Certains ont utilisé le mème NPC pour diffuser de fausses informations. D’autres l’ont adopté comme un moyen de se moquer des gens. Il y a une bonne raison pour laquelle Kotaku et le New York Times ont décidé d’en parler. C’est un peu déroutant, mais connaître sa signification permet d’expliquer les grandes lignes de la culture politique américaine. Mais même dans ce contexte, le mème NPC n’est pas au même niveau que Pepe the Frog. Pour analyser le rythme auquel les trolls cyclent les mèmes, il faut le contexte que souligne Segal : ce qu’ils signifient, oui, mais aussi quand leur utilisation ne peut être évitée.

« J’ai vu des cas où il est utilisé comme un mème haineux, mais cela n’en fait pas automatiquement un symbole de haine », a déclaré Segal. « Même s’il y a un énorme volume et que certains des critères sont remplis, cela ne signifie pas que chaque utilisation est un symbole de haine. »

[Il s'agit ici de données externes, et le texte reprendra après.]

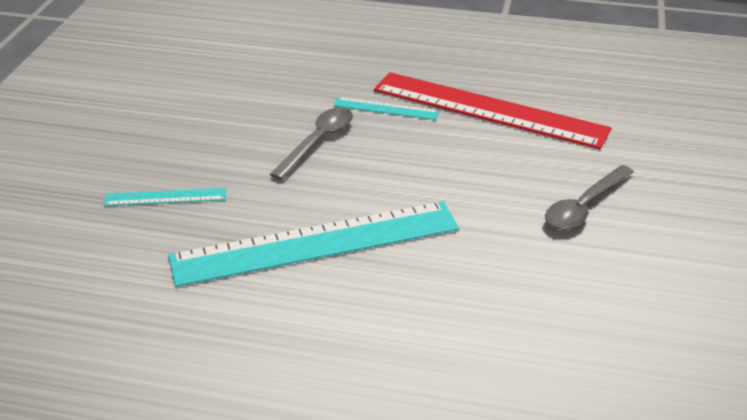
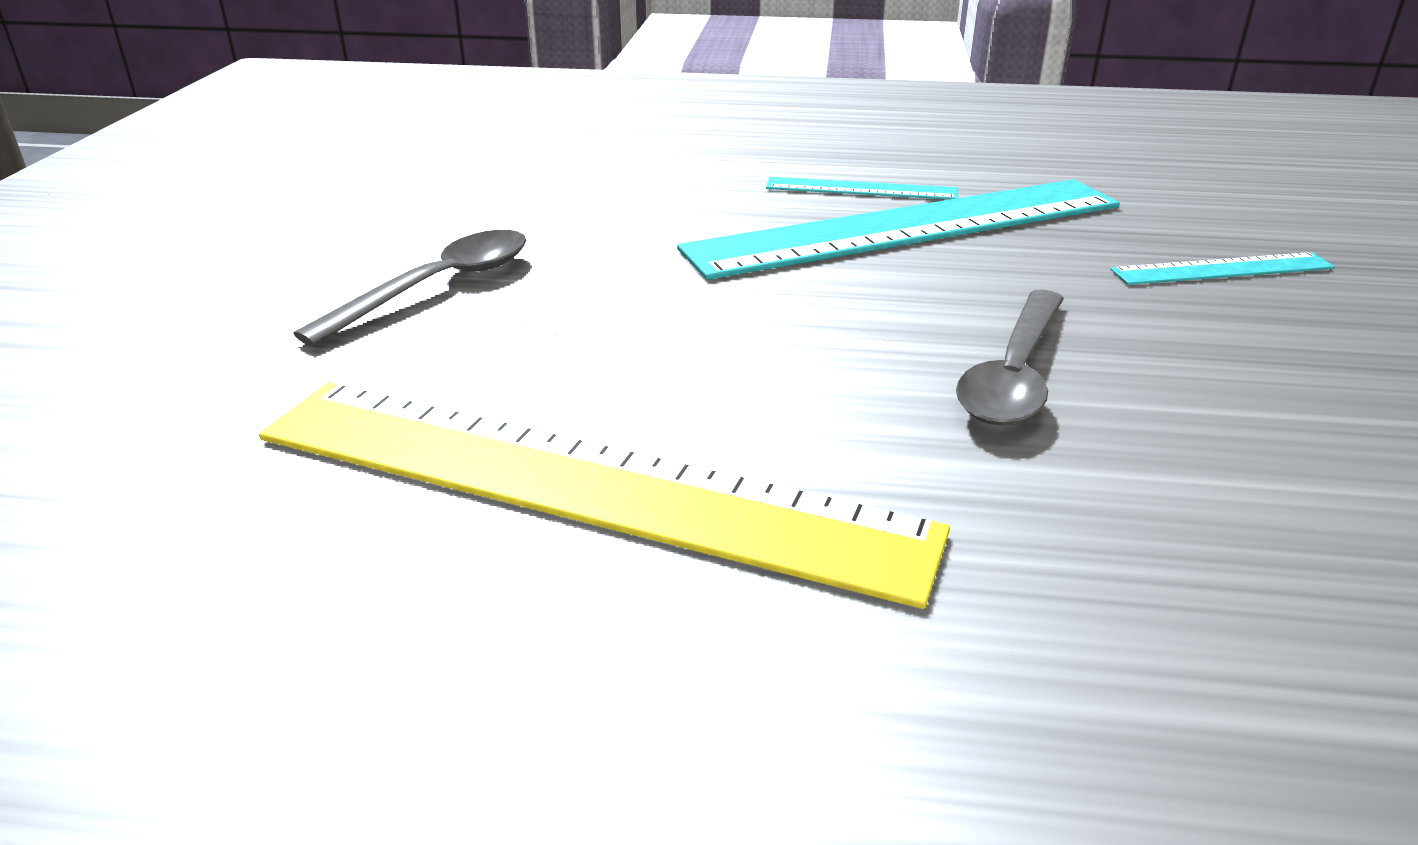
camera: 175 degrees right, 5 degrees down
(386, 108) = (884, 471): turquoise ruler -> turquoise ruler (861, 189)
(489, 109) = (582, 484): red ruler -> yellow ruler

Le mème NPC est devenu une histoire non pas parce qu’il valait la peine d’expliquer pourquoi une bande de trolls de 4chan comparait les libéraux à des êtres sous-humanoïdes, mais parce qu’une importante plateforme de médias sociaux a pris des mesures pour arrêter un mème qui répandait de fausses informations. Il est essentiel que les journalistes et les lecteurs comprennent cette différence : lorsque les mèmes sont expliqués, ils sont également amplifiés. En nous engageant dans la toxicité, nous risquons d’augmenter cette toxicité.